The Misery Playlist

When I am feeling angsty, I enjoy making myself feel worse with sad music. I don’t know why. I think most normal people would choose upbeat music to bring them out of their funk.  But not me.  “I MUST LISTEN TO MUSIC THAT WILL MAKE ME MORE SAD.  DAVID BOWIE.  JEFF BUCKLEY.  RADIOHEAD.  LET THEM BE THE SOUNDTRACK TO MY TEARS.”

(Has Radiohead ever written a happy song? I’m pretty sure the answer is no.)

Back in the days of crushing (very unsuccessfully) over men, I had two playlists.  The first one was rather large in scope and included a decent assortment of both girl power and wallowing music.  Then there was a special playlist, which I dubbed the “Misery Playlist.”  It is what I would play whenever I was rejected and wanted to reinforce to myself that I would never find love, ever.

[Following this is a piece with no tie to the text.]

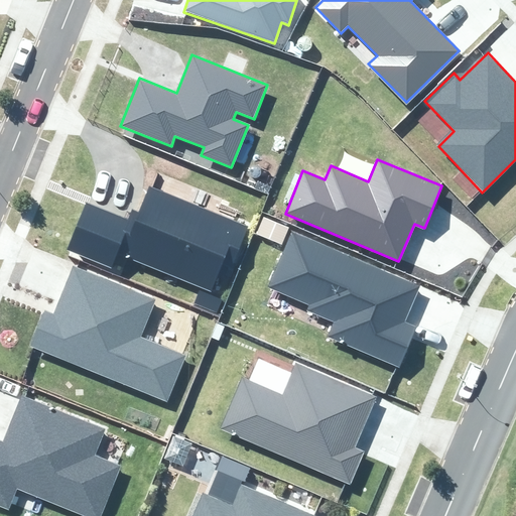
[(233,269),(250,226),(149,185),(139,211),(133,209),(129,219),(87,203),(69,250),(111,267),(116,253),(211,290),(221,265),(233,269)]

I’m kind of embarrassed of the Misery Playlist, just because it was so emo.  I’m pretty sure the Carpenters’ “I Say Goodbye to Love” was on it.  I wouldn’t put it past me to have Eric Carmen’s “All By Myself” on there, either.  I made the mistake of telling my brother of its existence, which meant that, naturally, he had to bring it up in front of Boyfriend, who was NOT SUPPOSED TO KNOW THAT THE MISERY PLAYLIST WAS EVER A THING.

I can’t quite say why, but it’s almost like I enjoyed my self-imposed suffering…that I was really FEELING and these songs SPOKE TO ME because THEY ARE ALL ALONE and I AM TOO.

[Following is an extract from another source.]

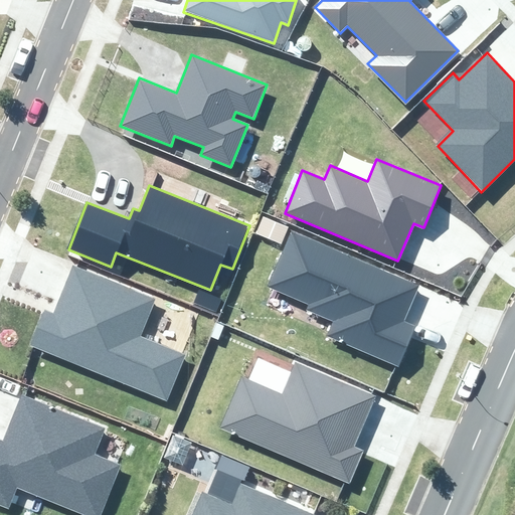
[(294,235),(272,287),(339,316),(328,341),(401,372),(421,326),(410,321),(423,291),(294,235)]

One day I listened to Jeff Buckley all morning, and had his cover of the Smith’s “I Know It’s Over” on repeat. If you haven’t heard it, he somehow manages to make it even more depressing than the Smith’s version, which is quite an achievement (“How Soon is Now?” is another song that I would play to myself when I wanted to feel like I would be Forever Alone.)  I had been rejected by someone I had really, really liked, and I thought he’d liked me too.

When my mother called me that day during lunch, I started blubbering to her.  Listening to three or four hours straight of Jeff Buckley will put you in that mood.

My mother told me, in the kindest and most loving way that mothers know how, that I needed to woman up and not let a man make me break down like I was.

The pep talk worked.  I felt more energized, and when I went back inside to my cube, I picked more cheerful music.

Sometimes, picking a pensive song to match your mood is all you need to let the negative emotions out of your system.  And sometimes, you have to shake yourself, put Jeff Buckley on pause, and listen to something like this* instead:


*A permanent fixture on the hypothetical “Makes Me Instantly Happy” playlist


6 thoughts on “The Misery Playlist

  1. I do this “wallow in self pity” thing too. If a happy song dares to come on the radio? Switched! iPod shuffle being upbeat? Next!

    Fortunately I do the same when I’m in a good mood. Happy mood, sad song? Skip!

  2. If I’m in a bad mood I only really want to listen to angry girl music. I’ve even had my friend, an angry girl music expert, make a playlist for me. But yeah, happy songs when I’m sad? No. Never.